Paul M. Jones

Don't listen to the crowd, they say "jump."

What, *Now* They Want To Read The Bill?

"We're going to read this document," Rep. Sheila Jackson Lee, D-Texas, said Monday, referring to the debt ceiling agreement reached Sunday night. "We're going to understand it before we vote for it."

Lee, who helped rush the 2,000-page Affordable Care Act through the House before nearly anyone had a chance to read it, promised to pore over the 74-page Budget Control Act in what turned out to be an unsuccessful effort to stop trillions of dollars in federal spending cuts.

Last year, after the passage of Obamacare, Republicans running for the House included in their "Pledge to America" a promise to allow the public sufficient time to read bills before lawmakers voted on them. "We will give all representatives and citizens at least three days to read the bill before a vote," the pledge said.

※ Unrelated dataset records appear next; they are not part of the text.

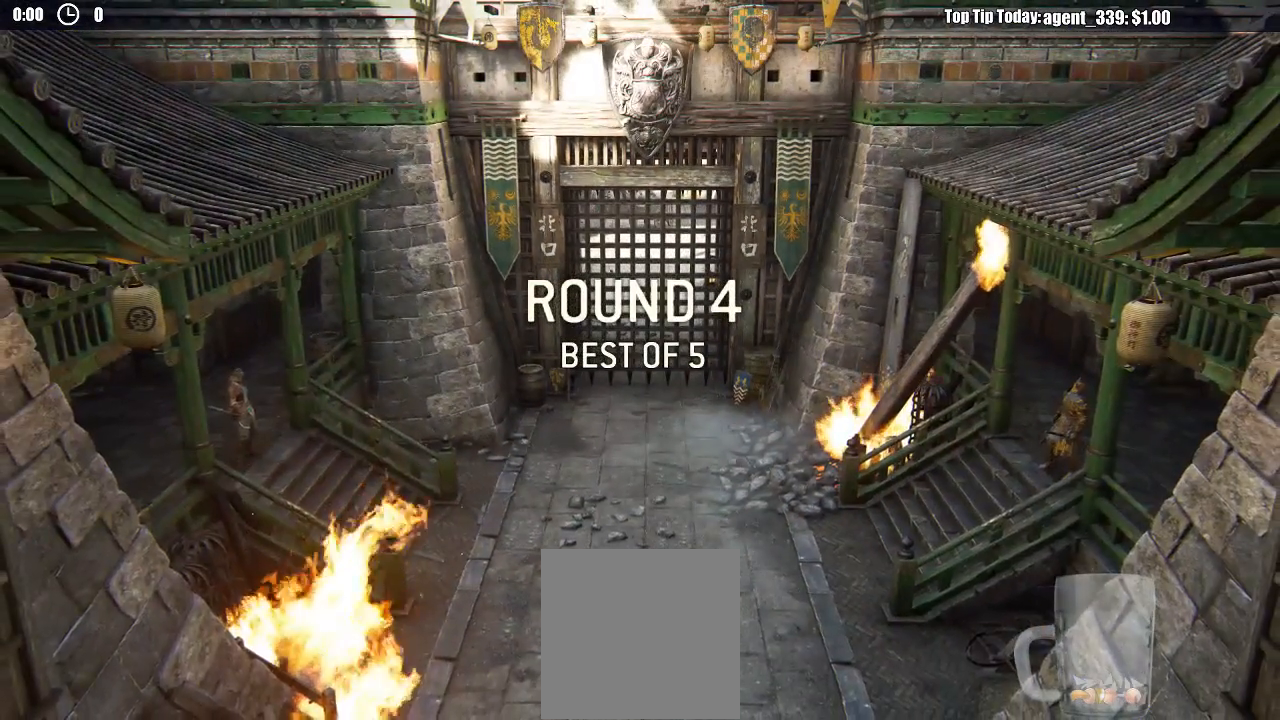
{"dt_ms": 500, "buttons": ["L3"], "left_stick": "up", "right_stick": "center", "events": []}
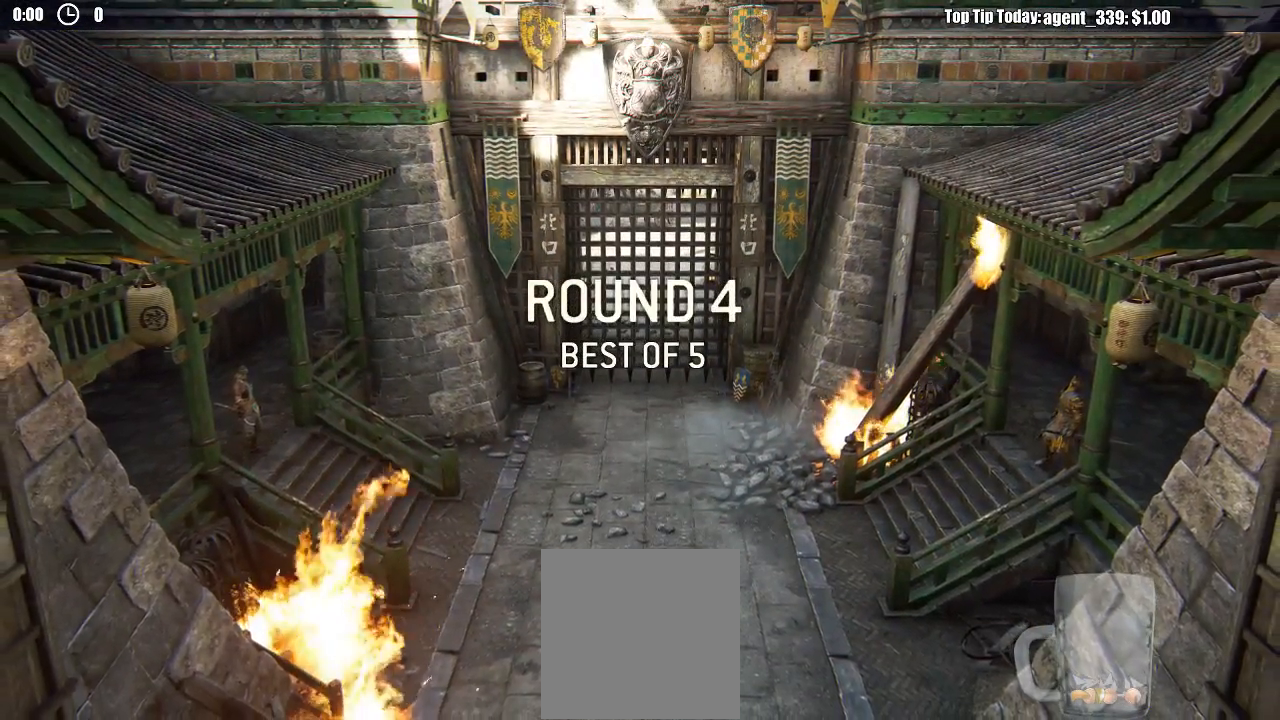
{"dt_ms": 500, "buttons": [], "left_stick": "up", "right_stick": "center", "events": [[233, "L3", "up"]]}
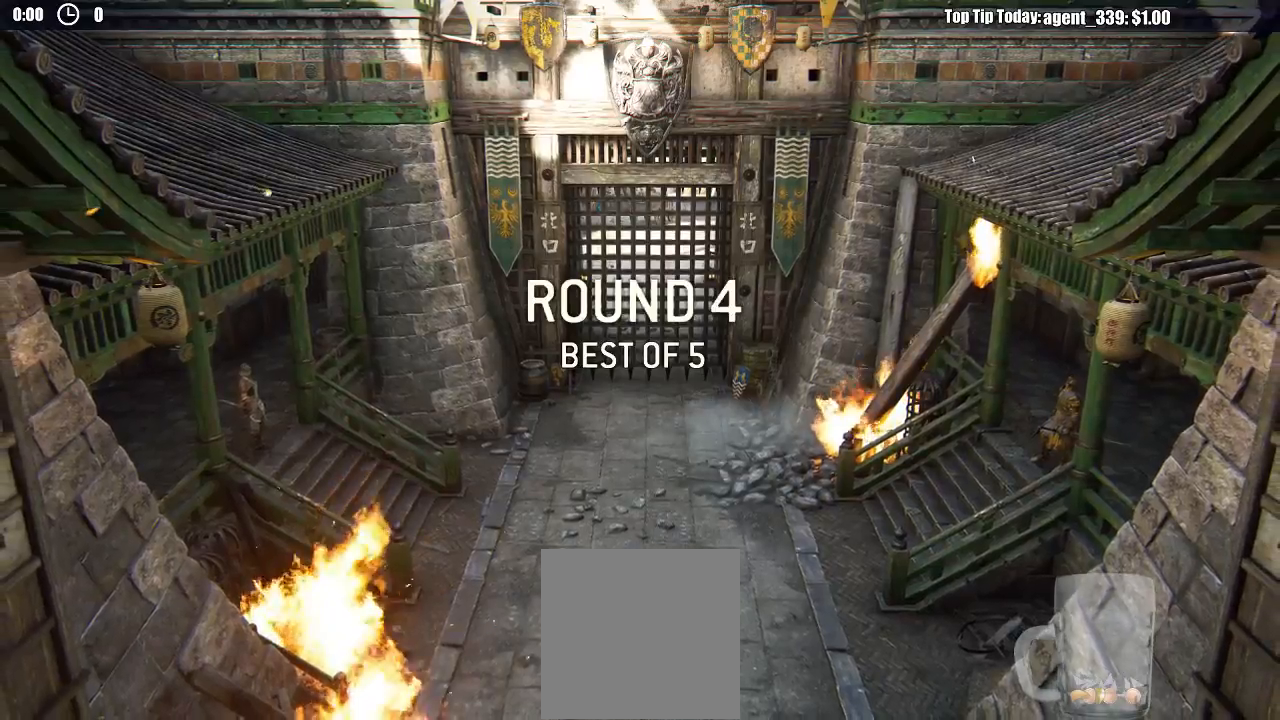
{"dt_ms": 500, "buttons": [], "left_stick": "up", "right_stick": "center", "events": [[117, "L3", "down"], [467, "L3", "up"]]}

Then came the debt bill, which was finished Sunday evening and released to the public Monday morning. In their race to finish work Monday night, well before the Treasury Department's midnight Tuesday default deadline, Republicans ended up violating their own read-the-bill pledge.

via Dems eat Satan sandwich, GOP looks to next course | Byron York | Politics | Washington Examiner.

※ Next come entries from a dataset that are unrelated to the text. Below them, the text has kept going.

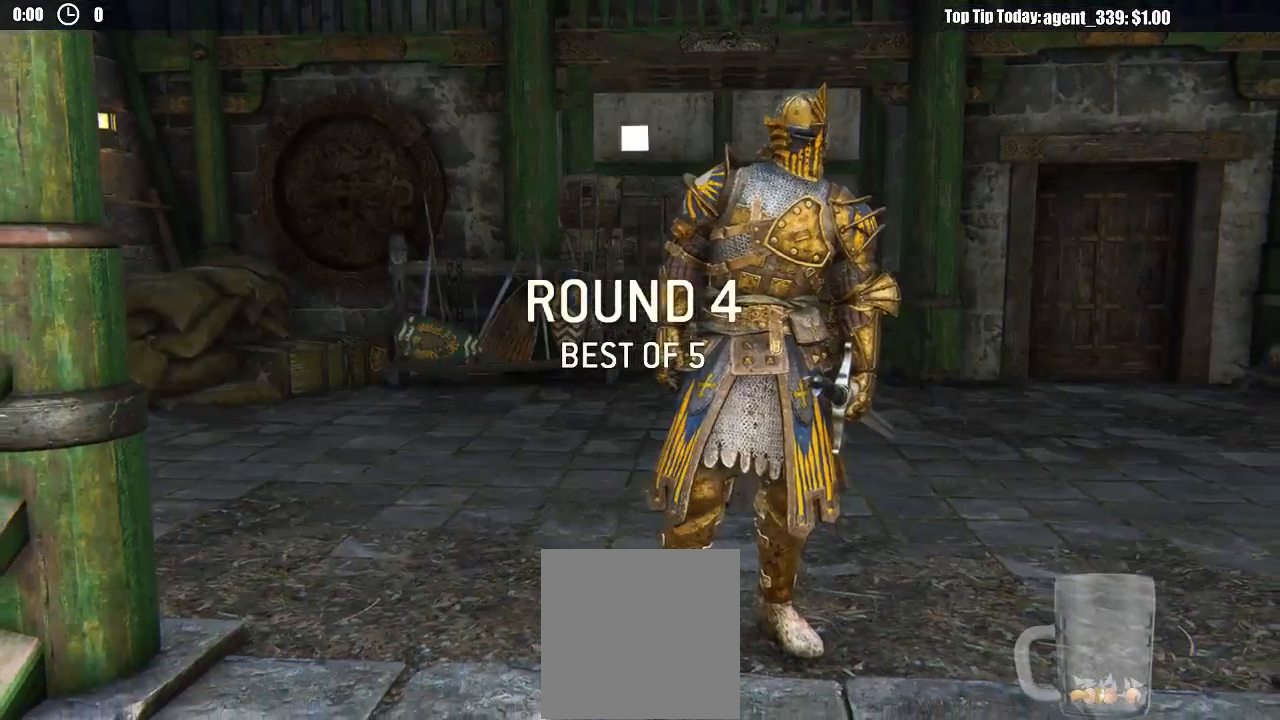
{"dt_ms": 500, "buttons": [], "left_stick": "center", "right_stick": "center", "events": [[117, "left_stick", "center"]]}
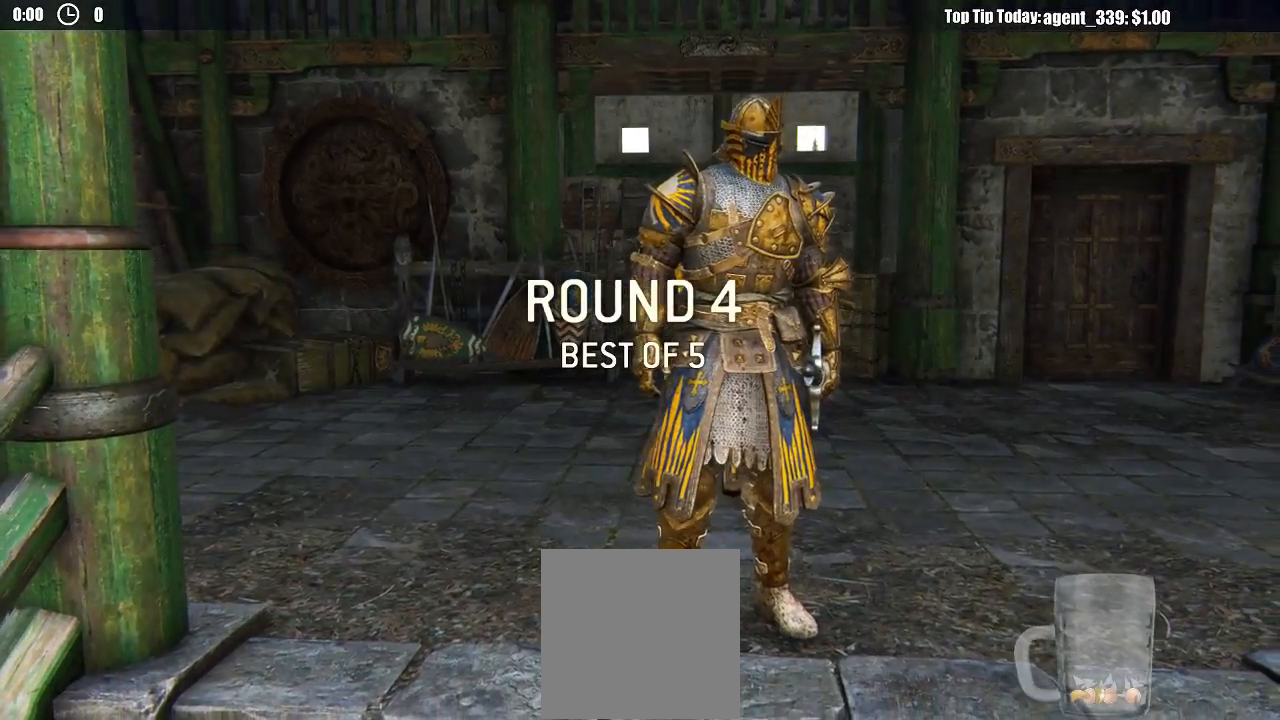
{"dt_ms": 500, "buttons": [], "left_stick": "up-right", "right_stick": "center", "events": [[467, "left_stick", "up-right"]]}
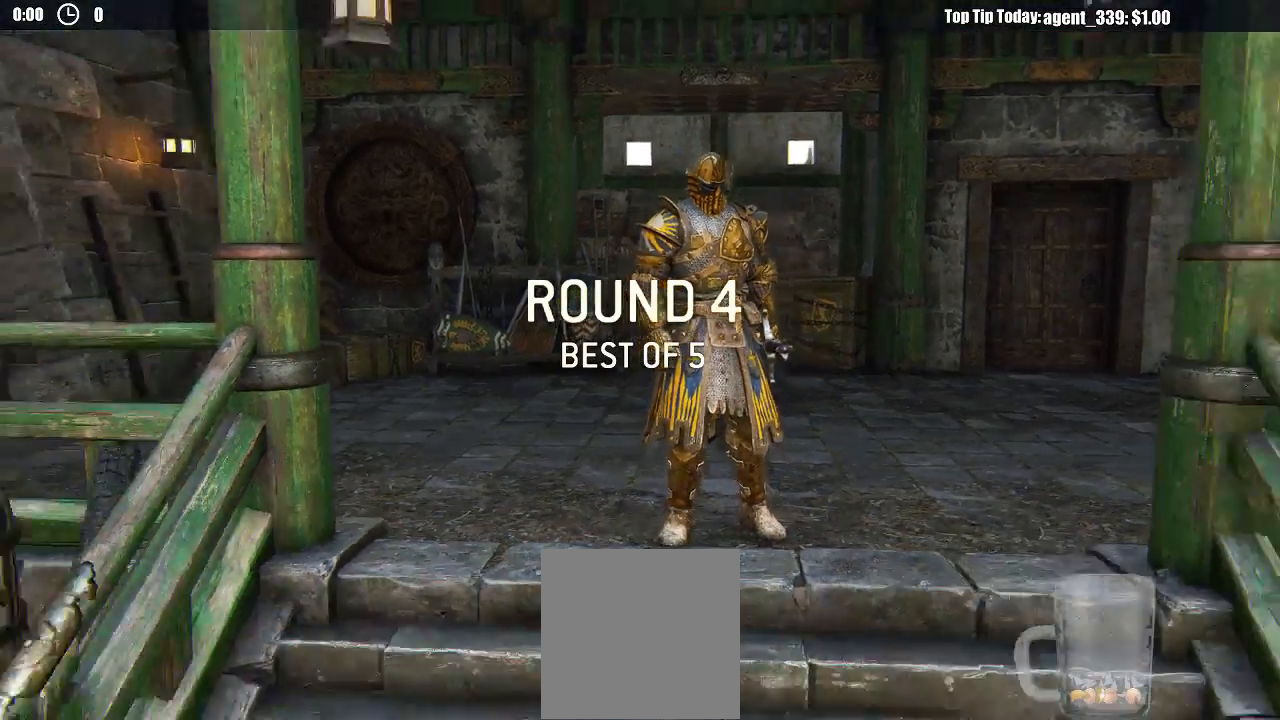
{"dt_ms": 500, "buttons": ["L3"], "left_stick": "up", "right_stick": "center"}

All That "New Civility" Stuff Was Just Posturing

Vice President Joe Biden joined House Democrats in lashing tea party Republicans Monday, accusing them of having “acted like terrorists” in the fight over raising the nation’s debt limit.

Biden was agreeing with a line of argument made by Rep. Mike Doyle (D-Pa.) at a two-hour, closed-door Democratic Caucus meeting.

“We have negotiated with terrorists,” an angry Doyle said, according to sources in the room. “This small group of terrorists have made it impossible to spend any money.”

Biden, driven by his Democratic allies’ misgivings about the debt-limit deal, responded: “They have acted like terrorists,” according to several sources in the room.

Biden’s office declined to comment about what the vice president said inside the closed-door session.

Earlier in the day, Biden told Senate Democrats that Republican leaders have “guns to their heads” in trying to negotiate deals.

via Biden: Tea partiers like 'terrorists' - Jonathan Allen and John Bresnahan - POLITICO.com.




Getting Specific on Spending

In which Ms. McArdle makes points similar to the ones I made here. She concludes with this very good ending paragraph:

The failure to think specifically applies to taxation, incidentally.  I know a very large number of east coast progressives who are outraged when they suddenly discover that middle-class ol' them, who doesn't even have enough money to repair the cracks in the ceiling after property taxes and school bills and one not-very-nice vacation to Nova Scotia, are technically "the rich" for the purpose of assessing taxes.  They, too, are not thinking specifically about where the money is.  They're just thinking it would be nice for Rupert Murdoch and Bill Gates to have less stuff, while people living in housing projects have more.  But there, as with cuts to the nebulous cloud of "spending", the math doesn't work.  If you want to raise more tax revenues, stop thinking about corporate jets and the carried interest, and start thinking about eliminating the mortgage interest tax deduction for all earners, and allowing the AMT to kick in on the upper end of "middle class" incomes.  In other words, start thinking about taxing New York Times reporters, not a very small class of rich people.

Emphasis mine. If you want to increase revenues, then *everyone* is going to have to pay more in taxes, especially the middle class and the poor, until we get rid of a trillions in spending. Another alternative is to start moving toward the Fair Tax which *everyone* has to pay.

Via Getting Specific on Spending - Megan McArdle - Business - The Atlantic.



Ethics from the Barrel of a Gun

[T]he bearing of arms functions not merely as an assertion of power but as a fierce and redemptive discipline. When sudden death hangs inches from your right hand, you become much more careful, more mindful, and much more peaceful in your heart -- because you know that if you are thoughtless or sloppy in your actions or succumb to bad temper, people will die.

via Ethics from the Barrel of a Gun.



An Unhappy Ending To The Drug War?

The drug war inevitably leads to corruption in the forces recruited to fight it.  It erodes civil liberties.  It diverts law enforcement resources from other tasks.  In a society which believes that lap dancers in strip bars are exercising their constitutionally protected right of free expression and that virtually any government interference in the termination of unborn life is an obscene and inexcusable violation of the right to privacy, it is hard to find good reasons why government should have the right to tell us what chemicals to put in our bloodstreams.

via An Unhappy Ending To The Drug War? | Via Meadia.